The announcement was made at a Project Homeless Connect event at the Bill Graham Civic Auditorium Wednesday.
A homeless person will be able to call in for his or her messages from any phone.
The move by the city and the company would allow someone to be able to fill out a job application, which asks for a call back number.
It will allow clinics to share test results.
Mayor Gavin Newsom and Google said they want to empower people.
"How do you communicate as a homeless individual? " Newsom asked. "How do you expect your life to turn around if you can't even get information or if someone can't even get in touch with you?"
"It just seems exactly like any other voice mail," said Craig Walker, senior project manager of Google. "There's no stigma attached to it that 'hey this is a temporary thing' or 'this is an 800 number.' It's really just a local number owned by the user."

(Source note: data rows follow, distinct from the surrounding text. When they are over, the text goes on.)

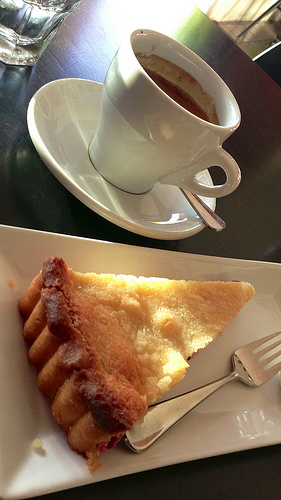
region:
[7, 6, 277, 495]
An slanted image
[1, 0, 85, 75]
Glass in left corner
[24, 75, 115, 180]
White saucer plate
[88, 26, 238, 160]
Mug for hot beverage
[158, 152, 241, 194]
Handle on mug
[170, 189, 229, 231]
A utensil next to mug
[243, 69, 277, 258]
A Black surface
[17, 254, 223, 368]
Pie with crispy crust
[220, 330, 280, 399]
Fork next to pie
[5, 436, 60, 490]
White plate holds pie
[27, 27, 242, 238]
teacup on saucer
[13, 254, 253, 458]
slice of pie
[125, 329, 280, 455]
fork on a plate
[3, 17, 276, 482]
food and beverage on white plates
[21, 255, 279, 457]
piece of pie and fork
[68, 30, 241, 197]
teacup with something in it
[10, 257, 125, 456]
crust of a pastry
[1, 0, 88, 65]
glass drinking glass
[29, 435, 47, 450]
crumb of a dessert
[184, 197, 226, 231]
handle of a spoon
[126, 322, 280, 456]
the silver fork on the plate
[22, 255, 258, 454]
a slice of pie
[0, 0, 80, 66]
a clear glass cup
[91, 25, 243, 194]
a white coffee mug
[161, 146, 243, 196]
the handle on the cup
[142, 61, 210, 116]
the brown liquid in the white cup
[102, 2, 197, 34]
the reflection on the table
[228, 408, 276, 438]
the reflection on the plate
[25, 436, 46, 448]
the crumb on the plate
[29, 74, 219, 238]
the white plate under the cup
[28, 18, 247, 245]
a cup on a small white dish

One man who used to be homeless said the right message can raise the spirit.
"Having your family, friends and loved ones being able to say 'here I'm thinking about you, I love you, I want you to know you're mine, and I miss you,' can have a monumental change in one's behavior."
"Providing phone and messaging capabilities and access to vital health care is an extraordinary step forward in the city's commitment to a comprehensive approach to addressing the needs of this vulnerable community," Newsom said.
"We're firm believers in the power of technology to improve the daily lives of individuals and communities as a whole, and we recognize that access to phone and voicemail services is one way that Google can help San Francisco's homeless stay connected with family, friends, social workers, health care providers, and potential employers," Walker said.
Walker said the program was ready to start right away.